I appreciate your optimism; at the same time, I think it is somewhat unwarranted.

Running a 10-person company is challenging enough to have your shrink on the speed dial. As for Fortune 500 CEOs, those are superhumans on steroids (or cocaine and alcohol), who bend reality by their very presence. You have about the same chance of approaching their attitude as becoming an Olympic athlete.

Thankfully, there are other ways to achieve happiness (or make money, if you want something more quantitative) without becoming a big company CEO. One thing I know for sure: I don't envy them.

2 comments

My original statement was a bit over the top, but the idea I was getting at is how little impact most CEO's have on company performance (https://hbr.org/2015/11/are-successful-ceos-just-lucky), and how their pay does not correspond to their performance (https://www.forbes.com/sites/susanadams/2014/06/16/the-highe... ).

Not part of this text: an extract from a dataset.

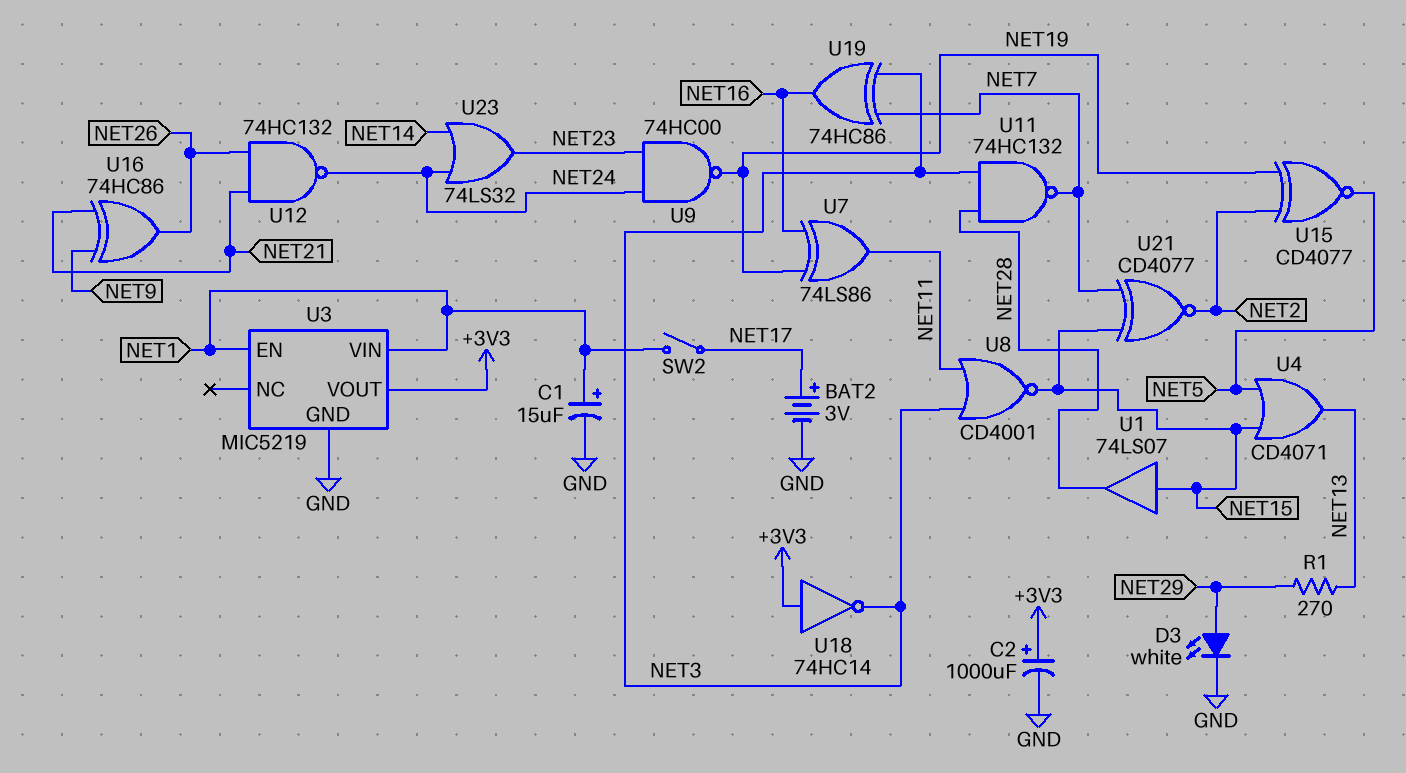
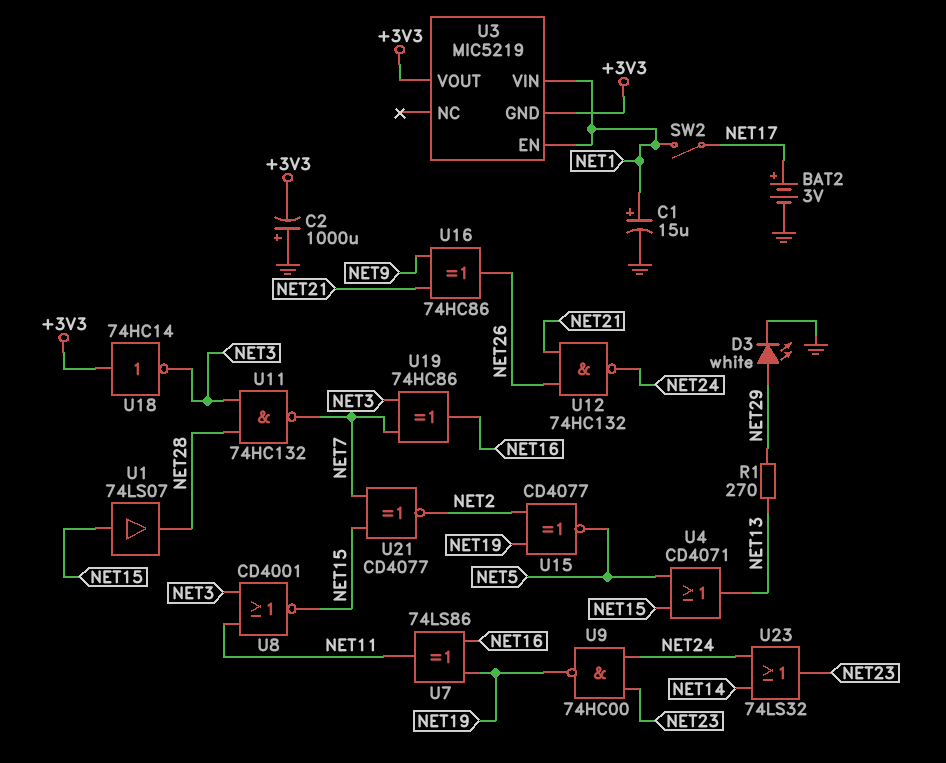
C2: 1000uF (plus +3V3, minus GND) -> 1000uF (plus GND, minus +3V3)
U3 pin GND: GND -> +3V3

Along the same lines as the original post where performance doesn't match up with compensation, CEOs are just on the other end of the spectrum.
this kind of absurd lionization of the wealthy is part of the problem.

I've met some extremely wealthy CEOs, and they warp nothing around them. It's an elite career track and old boys club, that's it.

There is a substantial intersection between wealthy people and CEOs, but they're still employees, so they're not that wealthy.

I have no doubt that a lot of big-co CEOs are operating at the limit of human capacity, but that doesn't really have any effect on my opinion of trust fund kids.

CEO's, as such, are employees, but lots of them are capitalists and derive as much or much more of their wealth from capital as from labor income.
Trust fund kids do exist, of course, but those are usually not Fortune 500 CEOs (or at least not for long, unless they worked hard for that).
I met them as well. What industry are you referring to?
Extraordinary claims would do well to find some extraordinary evidence to support them, lest they collapse under the weight of their disproportionate grandeur.